Nel mondo delle AI sarà l’immaginazione al potere

C’è un libro di Ian McEwan di qualche anno fa che, in chiave distopica, ben prefigura il futuro degli esseri umani sul pianeta Terra. Il suo titolo è Macchine come me e indaga il rapporto sempre più sottile tra uomini e intelligenze artificiali.
Una delle domande del romanzo infatti è: «cosa accadrà quando il confine tra vivente e macchina diventerà pressoché impercettibile?»
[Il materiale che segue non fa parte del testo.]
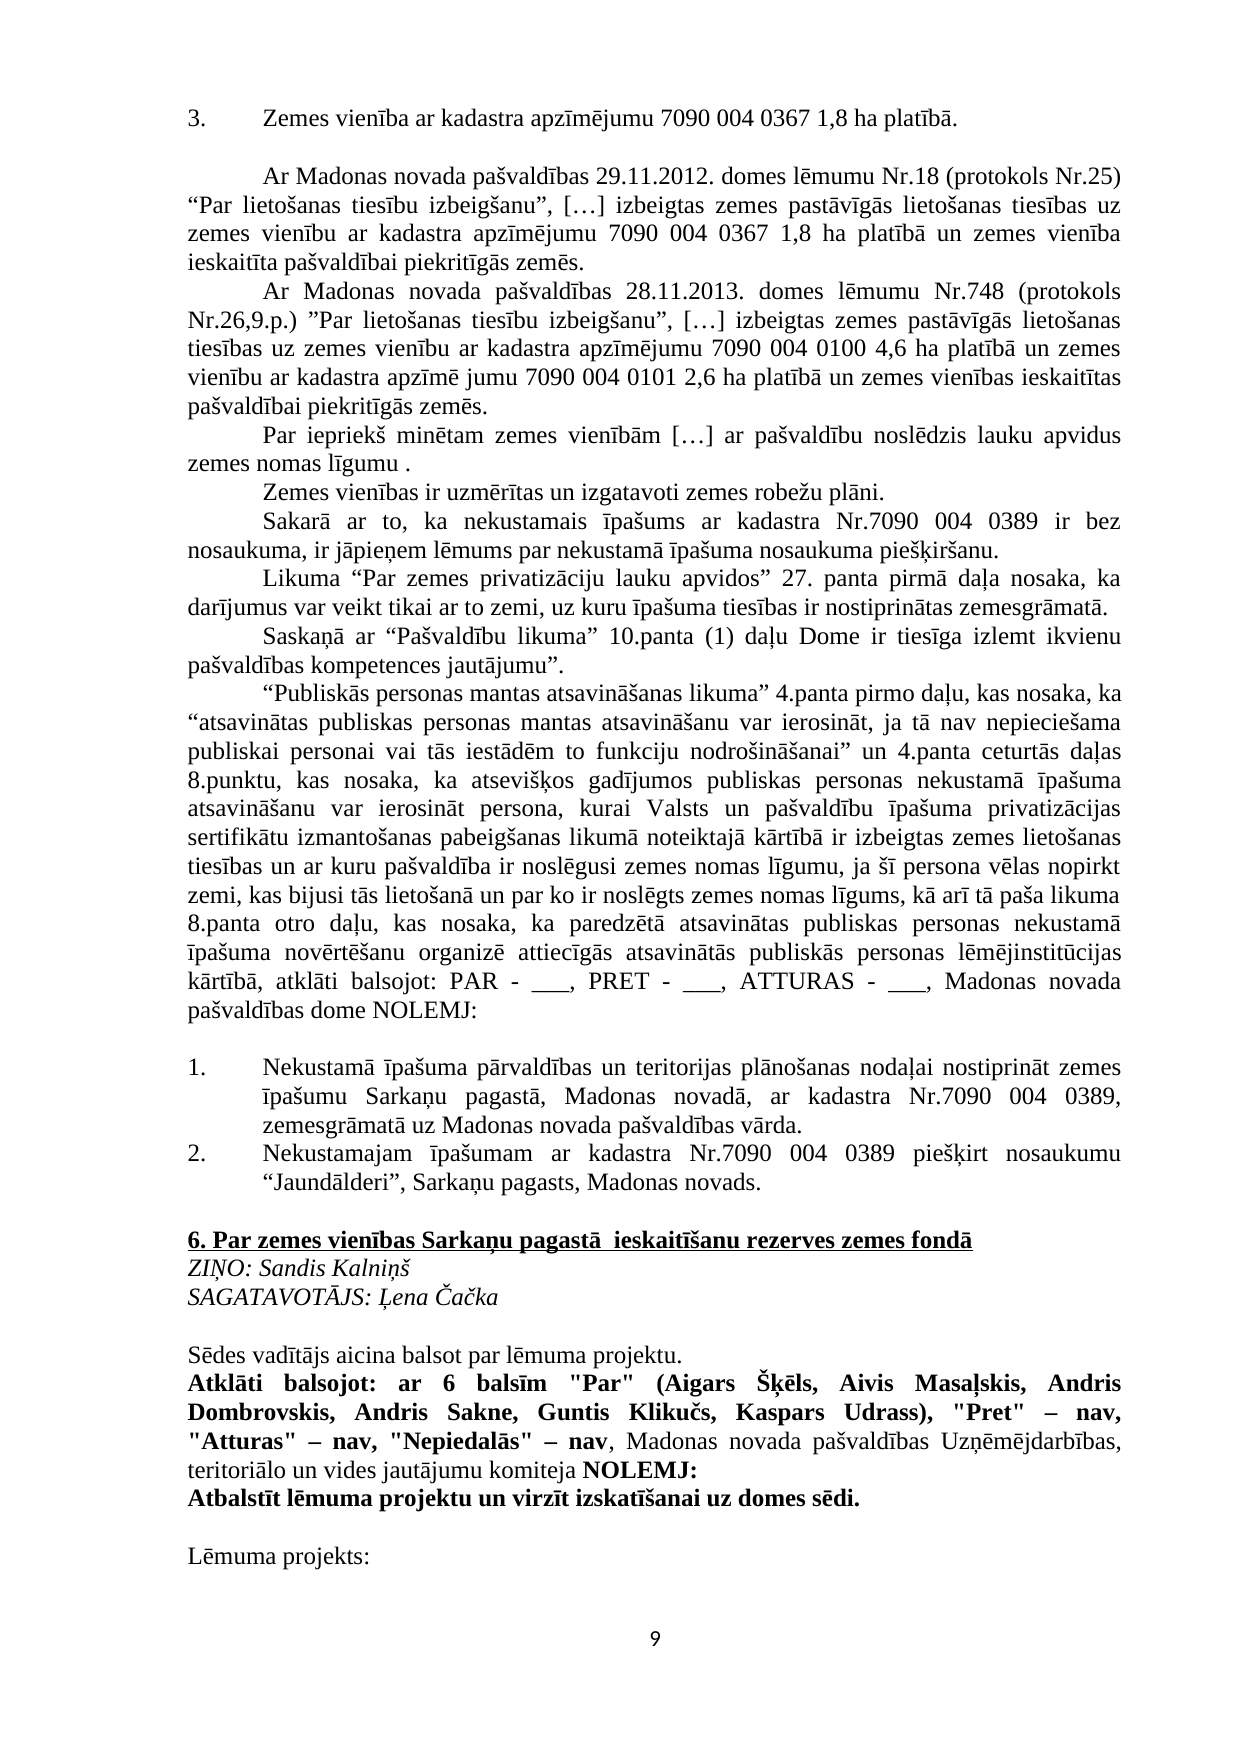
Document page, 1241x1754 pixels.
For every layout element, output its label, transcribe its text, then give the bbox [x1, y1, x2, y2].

text Ar Madonas novada pašvaldības 28.11.2013. domes lēmumu Nr.748 (protokols Nr.26,9.p.) ”Par lietošanas tiesību izbeigšanu”, […] izbeigtas zemes pastāvīgās lietošanas tiesības uz zemes vienību ar kadastra apzīmējumu 7090 004 0100 4,6 ha platībā un zemes vienību ar kadastra apzīmē jumu 7090 004 0101 2,6 ha platībā un zemes vienības ieskaitītas pašvaldībai piekritīgās zemēs. [187, 276, 1122, 420]
text Atbalstīt lēmuma projektu un virzīt izskatīšanai uz domes sēdi. [187, 1483, 1122, 1512]
text 6. Par zemes vienības Sarkaņu pagastā ieskaitīšanu rezerves zemes fondā [187, 1225, 1122, 1253]
text 3. Zemes vienība ar kadastra apzīmējumu 7090 004 0367 1,8 ha platībā. [187, 103, 1122, 132]
text Saskaņā ar “Pašvaldību likuma” 10.panta (1) daļu Dome ir tiesīga izlemt ikvienu pašvaldības kompetences jautājumu”. [187, 621, 1122, 678]
text Par iepriekš minētam zemes vienībām […] ar pašvaldību noslēdzis lauku apvidus zemes nomas līgumu . [187, 420, 1122, 477]
text ZIŅO: Sandis Kalniņš [187, 1253, 1122, 1282]
text “Publiskās personas mantas atsavināšanas likuma” 4.panta pirmo daļu, kas nosaka, ka “atsavinātas publiskas personas mantas atsavināšanu var ierosināt, ja tā nav nepieciešama publiskai personai vai tās iestādēm to funkciju nodrošināšanai” un 4.panta ceturtās daļas 8.punktu, kas nosaka, ka atsevišķos gadījumos publiskas personas nekustamā īpašuma atsavināšanu var ierosināt persona, kurai Valsts un pašvaldību īpašuma privatizācijas sertifikātu izmantošanas pabeigšanas likumā noteiktajā kārtībā ir izbeigtas zemes lietošanas tiesības un ar kuru pašvaldība ir noslēgusi zemes nomas līgumu, ja šī persona vēlas nopirkt zemi, kas bijusi tās lietošanā un par ko ir noslēgts zemes nomas līgums, kā arī tā paša likuma 8.panta otro daļu, kas nosaka, ka paredzētā atsavinātas publiskas personas nekustamā īpašuma novērtēšanu organizē attiecīgās atsavinātās publiskās personas lēmējinstitūcijas kārtībā, atklāti balsojot: PAR - ___, PRET - ___, ATTURAS - ___, Madonas novada pašvaldības dome NOLEMJ: [187, 678, 1122, 1023]
text Sakarā ar to, ka nekustamais īpašums ar kadastra Nr.7090 004 0389 ir bez nosaukuma, ir jāpieņem lēmums par nekustamā īpašuma nosaukuma piešķiršanu. [187, 506, 1122, 563]
text Likuma “Par zemes privatizāciju lauku apvidos” 27. panta pirmā daļa nosaka, ka darījumus var veikt tikai ar to zemi, uz kuru īpašuma tiesības ir nostiprinātas zemesgrāmatā. [187, 563, 1122, 621]
list Nekustamajam īpašumam ar kadastra Nr.7090 004 0389 piešķirt nosaukumu “Jaundālderi”, Sarkaņu pagasts, Madonas novads. [187, 1138, 1122, 1196]
text Lēmuma projekts: [187, 1541, 1122, 1570]
text SAGATAVOTĀJS: Ļena Čačka [187, 1282, 1122, 1311]
text Atklāti balsojot: ar 6 balsīm "Par" (Aigars Šķēls, Aivis Masaļskis, Andris Dombrovskis, Andris Sakne, Guntis Klikučs, Kaspars Udrass), "Pret" – nav, "Atturas" – nav, "Nepiedalās" – nav, Madonas novada pašvaldības Uzņēmējdarbības, teritoriālo un vides jautājumu komiteja NOLEMJ: [187, 1368, 1122, 1483]
text Zemes vienības ir uzmērītas un izgatavoti zemes robežu plāni. [187, 477, 1122, 506]
list Nekustamā īpašuma pārvaldības un teritorijas plānošanas nodaļai nostiprināt zemes īpašumu Sarkaņu pagastā, Madonas novadā, ar kadastra Nr.7090 004 0389, zemesgrāmatā uz Madonas novada pašvaldības vārda. [187, 1052, 1122, 1138]
text Sēdes vadītājs aicina balsot par lēmuma projektu. [187, 1340, 1122, 1368]
text Ar Madonas novada pašvaldības 29.11.2012. domes lēmumu Nr.18 (protokols Nr.25) “Par lietošanas tiesību izbeigšanu”, […] izbeigtas zemes pastāvīgās lietošanas tiesības uz zemes vienību ar kadastra apzīmējumu 7090 004 0367 1,8 ha platībā un zemes vienība ieskaitīta pašvaldībai piekritīgās zemēs. [187, 161, 1122, 276]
Del resto, l’evoluzione delle AI non è cosa di oggi. Di oggi, semmai, è l’effettiva presa di coscienza che presto il deep learning delle macchine riuscirà a scansare l’essere umano in molte delle sue attuali mansioni.
È ormai un dato di fatto: la maggior parte dei mestieri più ripetitivi, in cui l’elemento creativo non è contemplato, molto presto non dovranno più contare sull’intervento delle persone.
Ciò renderà sicuramente meno alienante la giornata lavorativa, ma rischierà di lasciare in strada milioni di lavoratori poco specializzati.
Ad affrontare il problema è un bel libro di Kai-Fu Lee e Chen Qiufan dal titolo Ai 2041 – Scenari dal futuro dell’intelligenza artificiale, edito da LUISS University Press.
Si tratta di una serie di racconti per analizzare come l’intelligenza artificiale andrà a incidere sulla nostra società. L’intento dei due autori — rispettivamente un ex Executive di Apple, Google, Microsoft e un acclamato scrittore di fantascienza — è quello di individuare i possibili scenari aperti dall’intelligenza artificiale rigenerativa, su una prospettiva temporale di circa vent’anni.
Tra i contributi più interessanti, Il salvatore di posti di lavoro, capitolo con cui i due autori mettono al centro il tema della disoccupazione causata dall’AI e la necessità di pensare ad un reddito universale di base.
L’evoluzione del processo lavorativo, inoltre, rischia di innescare gravi problemi sociali come depressione, incremento dei suicidi, abuso di droghe, crescenti disuguaglianze e disordini sociali.
E se McEwan si domandava cosa succederà quando le macchine sapranno confondersi con gli uomini, Lee e Qiufan si chiedono invece cosa succederà quando le lunghe ore trascorse a lavorare per produrre valore economico non saranno più una caratteristica necessaria della vita umana.
Di certo sarà necessario applicare una tassazione sugli extraprofitti delle multinazionali per garantire una redistribuzione del reddito e assicurare a tutti la possibilità di vivere in maniera dignitosa. Ma ciò non sarà abbastanza.
Bisognerà investire su scuola e università per fornire alle persone dei know how non più tecnici ma creativi. Il futuro sarà nelle mani umanisti, non più degli ingegneri.
Come per un famoso slogan sessantottino ripreso da Marcuse, nel mondo popolato da intelligenze artificiali sarà davvero l’immaginazione al potere.
Quindi non più i dati — quelli serviranno alle macchine — ma le parole, la poesia, la bellezza per gli esseri umani. Perché se vorremo sopravvivere a ciò che è artificiale, non ci resta che scommettere sul nostro saper essere umani.